Working data ▸
========================================================================

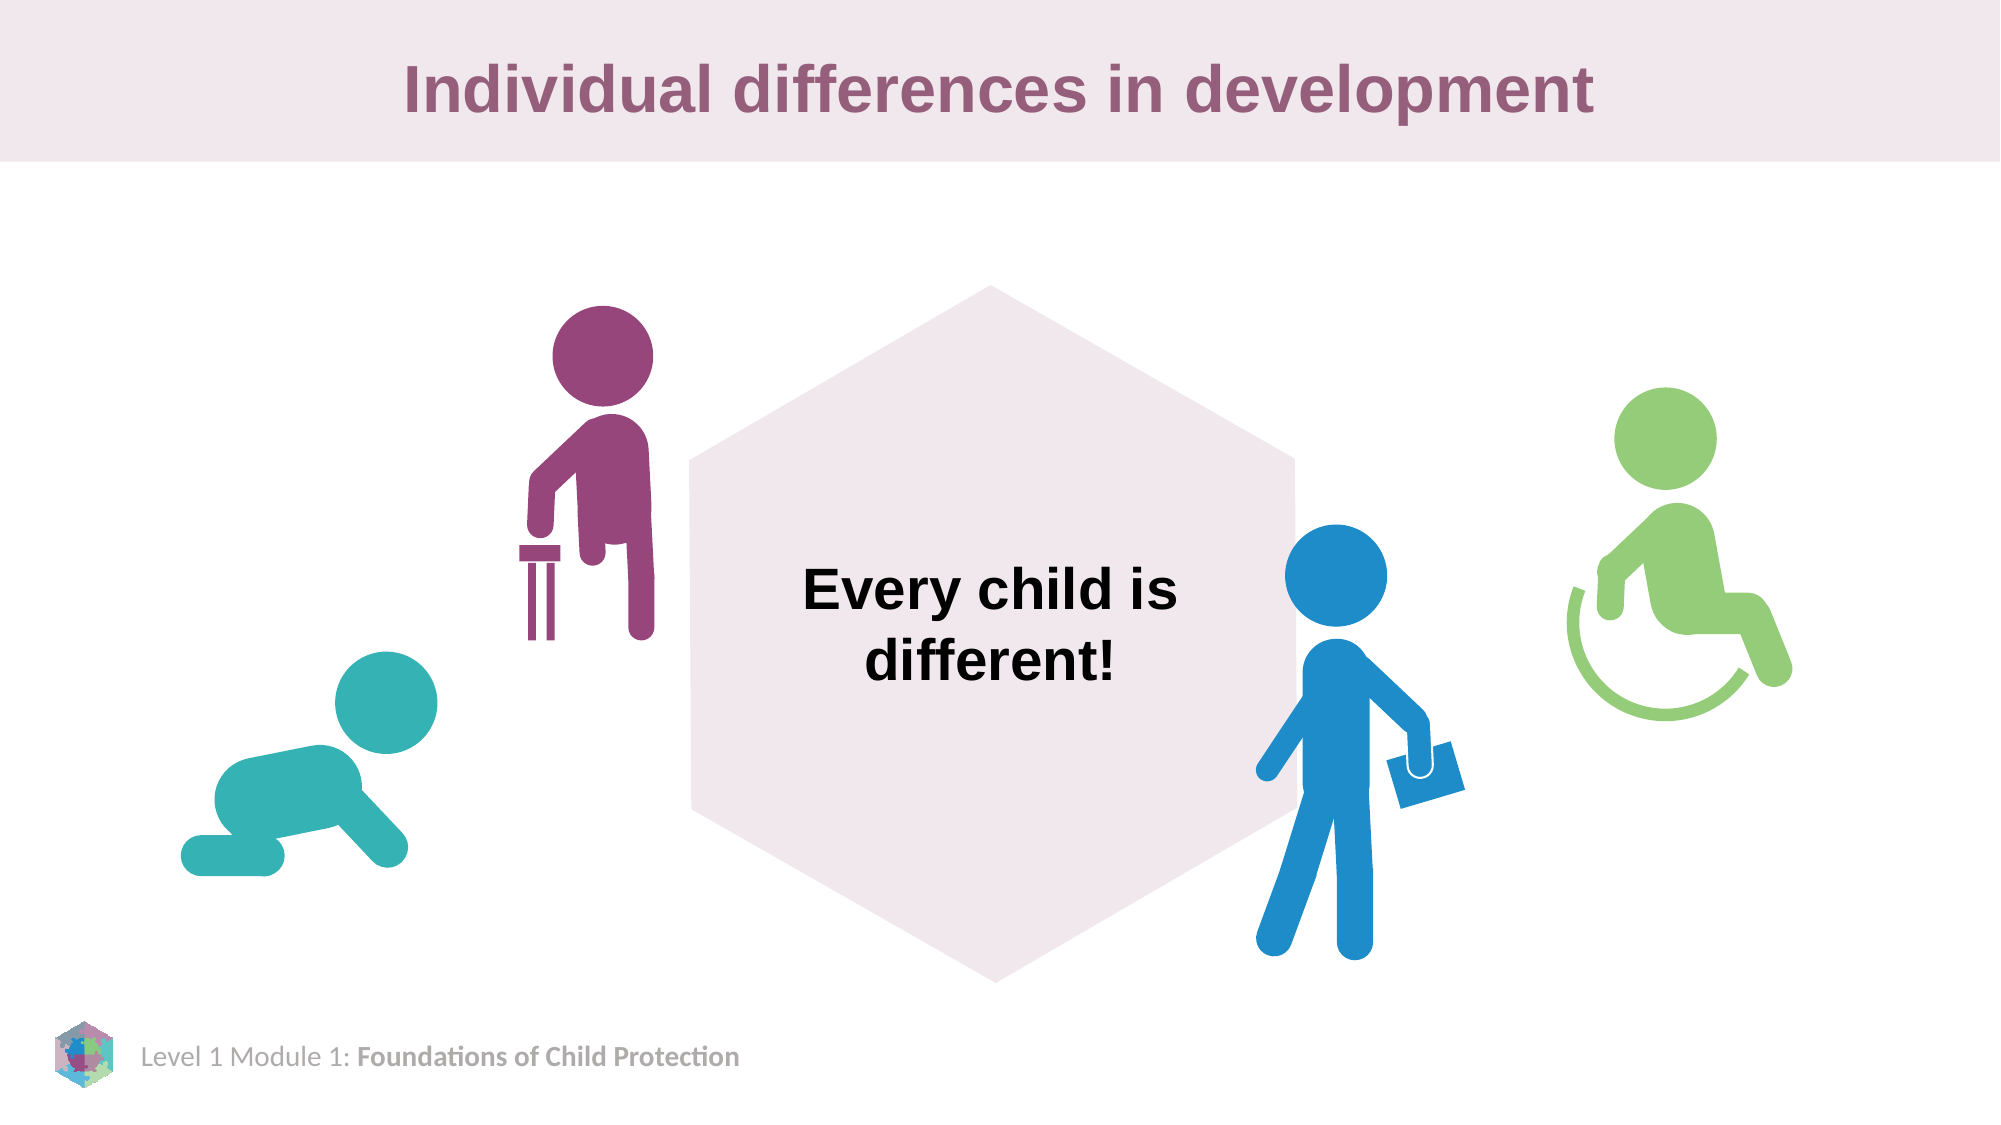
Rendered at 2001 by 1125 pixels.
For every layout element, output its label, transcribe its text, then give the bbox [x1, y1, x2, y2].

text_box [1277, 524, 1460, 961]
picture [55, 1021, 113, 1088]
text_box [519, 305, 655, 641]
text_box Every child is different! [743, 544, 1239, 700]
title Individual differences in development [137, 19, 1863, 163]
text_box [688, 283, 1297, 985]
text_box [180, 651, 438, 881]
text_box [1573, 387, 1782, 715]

========================================================================

What is needed ▸ An exact copy of the entries, minus the pictures, is what to return.

Task result ▸
Rendered at 2001 by 1125 pixels.
For every layout element, output its label, transcribe its text, then give the bbox [x1, y1, x2, y2].

text_box [1277, 524, 1460, 961]
picture [55, 1021, 113, 1088]
text_box [519, 305, 655, 641]
text_box Every child is different! [743, 544, 1239, 700]
title Individual differences in development [137, 19, 1863, 163]
text_box [688, 283, 1297, 985]
text_box [180, 651, 438, 881]
text_box [1573, 387, 1782, 715]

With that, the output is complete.